My stamp collector buddy, Steve Pavlina, once shared a story of his with me. I’ve mentioned Steve many times in the past. Cancer took him away in November 2002.
Steve was born July 4, 1921. Therefore, he must have been around 10 years old when this happened.
During the depression, he said that he found a $5 bill lying in the street. Five bucks during the depression was a lot of money. Steve was already a stamp collector and was deciding between buying a set of US Graf Zeppelin stamps (#C13-15) for below face value versus the “Golden Galleon” mixture from the Garcelona Stamp Company.
You heard me correctly. During the Depression, it was possible to buy a mint set of Graf Zeppelins below face value. It’s hard to believe these things were once sold as discount postage!
The Garcelona Stamp Company was a larger stamp company that produced albums, and sold mainly approvals and worldwide mixtures of stamps.
I first met Steve in March 1983. He told me his story in the late 1980s, about 50 years after his lucky discovery of the $5 bill.
I can still remember Steve’s words: “I didn’t want to buy just 3 stamps with my money.

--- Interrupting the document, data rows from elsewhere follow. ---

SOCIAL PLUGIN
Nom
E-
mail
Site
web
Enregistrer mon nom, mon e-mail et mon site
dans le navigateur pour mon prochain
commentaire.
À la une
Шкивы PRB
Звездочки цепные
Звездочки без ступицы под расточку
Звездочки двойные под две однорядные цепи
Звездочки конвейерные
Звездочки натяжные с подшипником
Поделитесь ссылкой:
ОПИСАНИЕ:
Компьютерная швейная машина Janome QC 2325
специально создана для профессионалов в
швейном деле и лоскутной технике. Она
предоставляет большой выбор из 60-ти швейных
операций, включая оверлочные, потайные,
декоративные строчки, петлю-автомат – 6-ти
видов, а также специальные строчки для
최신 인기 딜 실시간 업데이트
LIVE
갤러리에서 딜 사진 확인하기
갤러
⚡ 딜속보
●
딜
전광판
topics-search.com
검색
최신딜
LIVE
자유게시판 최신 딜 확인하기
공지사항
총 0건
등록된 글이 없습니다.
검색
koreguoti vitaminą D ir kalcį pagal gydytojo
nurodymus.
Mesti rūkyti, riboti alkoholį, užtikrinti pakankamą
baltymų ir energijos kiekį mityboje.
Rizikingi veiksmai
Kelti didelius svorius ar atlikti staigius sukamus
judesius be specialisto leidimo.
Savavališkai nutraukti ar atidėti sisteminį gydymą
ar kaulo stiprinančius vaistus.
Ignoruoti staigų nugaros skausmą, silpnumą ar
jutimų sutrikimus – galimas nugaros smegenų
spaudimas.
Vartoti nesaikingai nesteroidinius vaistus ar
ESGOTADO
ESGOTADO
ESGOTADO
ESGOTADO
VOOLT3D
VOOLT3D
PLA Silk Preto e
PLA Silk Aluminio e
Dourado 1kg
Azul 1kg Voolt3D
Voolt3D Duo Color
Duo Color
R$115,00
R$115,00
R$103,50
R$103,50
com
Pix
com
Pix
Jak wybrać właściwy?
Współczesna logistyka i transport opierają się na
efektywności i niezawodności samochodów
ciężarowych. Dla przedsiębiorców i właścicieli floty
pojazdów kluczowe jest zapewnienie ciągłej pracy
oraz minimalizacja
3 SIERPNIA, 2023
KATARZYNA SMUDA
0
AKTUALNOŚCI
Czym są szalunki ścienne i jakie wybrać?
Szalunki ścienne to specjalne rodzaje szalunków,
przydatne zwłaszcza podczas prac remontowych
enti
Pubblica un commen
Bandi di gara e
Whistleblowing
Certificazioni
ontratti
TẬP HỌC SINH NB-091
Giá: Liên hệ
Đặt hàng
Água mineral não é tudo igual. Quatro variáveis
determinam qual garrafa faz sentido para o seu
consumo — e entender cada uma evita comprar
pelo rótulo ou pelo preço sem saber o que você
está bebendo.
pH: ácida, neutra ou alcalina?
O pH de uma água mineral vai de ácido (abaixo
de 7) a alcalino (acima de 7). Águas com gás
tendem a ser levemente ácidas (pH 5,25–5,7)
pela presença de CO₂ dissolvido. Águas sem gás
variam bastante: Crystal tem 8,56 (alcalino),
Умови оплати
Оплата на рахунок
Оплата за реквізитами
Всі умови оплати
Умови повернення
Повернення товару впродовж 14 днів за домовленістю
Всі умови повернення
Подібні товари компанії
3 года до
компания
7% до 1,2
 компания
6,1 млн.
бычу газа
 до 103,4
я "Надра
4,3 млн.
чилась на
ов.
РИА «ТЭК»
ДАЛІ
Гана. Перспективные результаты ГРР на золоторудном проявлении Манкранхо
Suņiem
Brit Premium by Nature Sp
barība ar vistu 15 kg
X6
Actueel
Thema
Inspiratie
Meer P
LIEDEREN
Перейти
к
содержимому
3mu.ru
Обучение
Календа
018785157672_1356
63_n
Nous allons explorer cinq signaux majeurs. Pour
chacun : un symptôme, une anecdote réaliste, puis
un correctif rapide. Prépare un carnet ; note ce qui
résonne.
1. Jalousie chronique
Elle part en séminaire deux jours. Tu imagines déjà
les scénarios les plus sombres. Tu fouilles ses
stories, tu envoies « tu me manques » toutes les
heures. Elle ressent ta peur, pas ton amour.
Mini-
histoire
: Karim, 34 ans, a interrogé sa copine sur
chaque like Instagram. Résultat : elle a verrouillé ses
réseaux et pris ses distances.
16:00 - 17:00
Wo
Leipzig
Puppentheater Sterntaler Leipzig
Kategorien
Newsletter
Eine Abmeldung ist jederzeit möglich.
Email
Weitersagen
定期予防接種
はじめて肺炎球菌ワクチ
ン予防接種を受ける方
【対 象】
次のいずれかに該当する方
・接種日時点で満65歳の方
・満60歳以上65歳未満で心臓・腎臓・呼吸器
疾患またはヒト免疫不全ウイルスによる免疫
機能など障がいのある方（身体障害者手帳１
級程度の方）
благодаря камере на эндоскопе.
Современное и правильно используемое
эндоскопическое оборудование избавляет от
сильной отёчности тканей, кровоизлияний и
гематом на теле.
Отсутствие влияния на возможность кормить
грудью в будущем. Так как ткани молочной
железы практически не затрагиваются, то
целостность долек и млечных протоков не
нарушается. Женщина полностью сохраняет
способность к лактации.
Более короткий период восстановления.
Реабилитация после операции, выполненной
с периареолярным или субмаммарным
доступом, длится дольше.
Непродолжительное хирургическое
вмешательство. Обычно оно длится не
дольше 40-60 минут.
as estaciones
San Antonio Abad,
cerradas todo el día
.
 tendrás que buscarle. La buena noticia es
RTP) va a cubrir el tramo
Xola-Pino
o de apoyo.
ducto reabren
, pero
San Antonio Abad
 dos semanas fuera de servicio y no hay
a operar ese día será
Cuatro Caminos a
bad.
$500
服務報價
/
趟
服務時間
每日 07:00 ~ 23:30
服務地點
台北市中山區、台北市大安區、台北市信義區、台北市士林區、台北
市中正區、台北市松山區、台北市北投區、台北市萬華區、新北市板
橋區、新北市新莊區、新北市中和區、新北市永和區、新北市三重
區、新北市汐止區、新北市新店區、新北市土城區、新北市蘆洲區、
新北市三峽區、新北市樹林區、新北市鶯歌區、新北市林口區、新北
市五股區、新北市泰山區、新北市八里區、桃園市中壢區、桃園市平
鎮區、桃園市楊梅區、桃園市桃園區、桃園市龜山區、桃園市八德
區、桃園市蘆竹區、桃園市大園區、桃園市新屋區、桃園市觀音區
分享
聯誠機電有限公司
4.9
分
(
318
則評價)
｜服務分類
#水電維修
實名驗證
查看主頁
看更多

No! I wanted to buy hundreds of stamps in that Golden Galleon mixture. Look at the price of the Zeppelins today. That Golden Galleon mixture still isn’t worth what I paid for it!”
In other words, Steve opted for quantity, not quality. It was an obvious choice for a young collector who was more interested in bragging about how many stamps he had in his collection. He probably had a lot of fun going through that Golden Galleon mixture.
Here is my point.
Very few collectors have unlimited funds to sink huge sums of money into stamp collecting. In their lifetime, most collectors will spend a few hundred or a few thousands of dollars on their collection. Given the choice between buying a single valuable stamp for a large sum of money or buying one or more less valuable sets of stamps, I think most collectors would rather have the set(s) of less expensive stamps as they inch their way towards filling all of those holes in their album.
Unless something extraordinary happens, the prices of inexpensive and even moderately priced material do not significantly increase over time. The $20 catalog value stamp today is going to be, say, $30 in the catalog twenty five years from now. That $20 stamp today just isn’t going to be $2000 in the catalog later on. That almost never happens.
When it comes time to sell, the seller has to ask themselves, “Is this a collection based on quantity or quality?” Many times, the answer is going to be quantity. If the collector put $5000 into their collection, chances are, the offers for the collection are going to be less than $5000. It is rare that someone can put $5000 into a collection and come out on the other side selling it for more than $5000.
There is nothing wrong with collecting quantity over quality. I still collect stamps (I wish I had more time for collecting!). Even I shoot for quantity over quality. I know that my own collection is never going to be worth a huge sum of money. That is OK. I collect for fun. I am not trying to send the kids to college with this collection or retire to some white sand beach on a deserted island in my golden years.
Stamp collecting is about the pleasure you get out of the hobby. For most people, it is never going to be a financial reward either for themselves or their heirs. I encourage you to collect what you want and have fun doing it. That is the single most important thing you can do for yourself – have fun!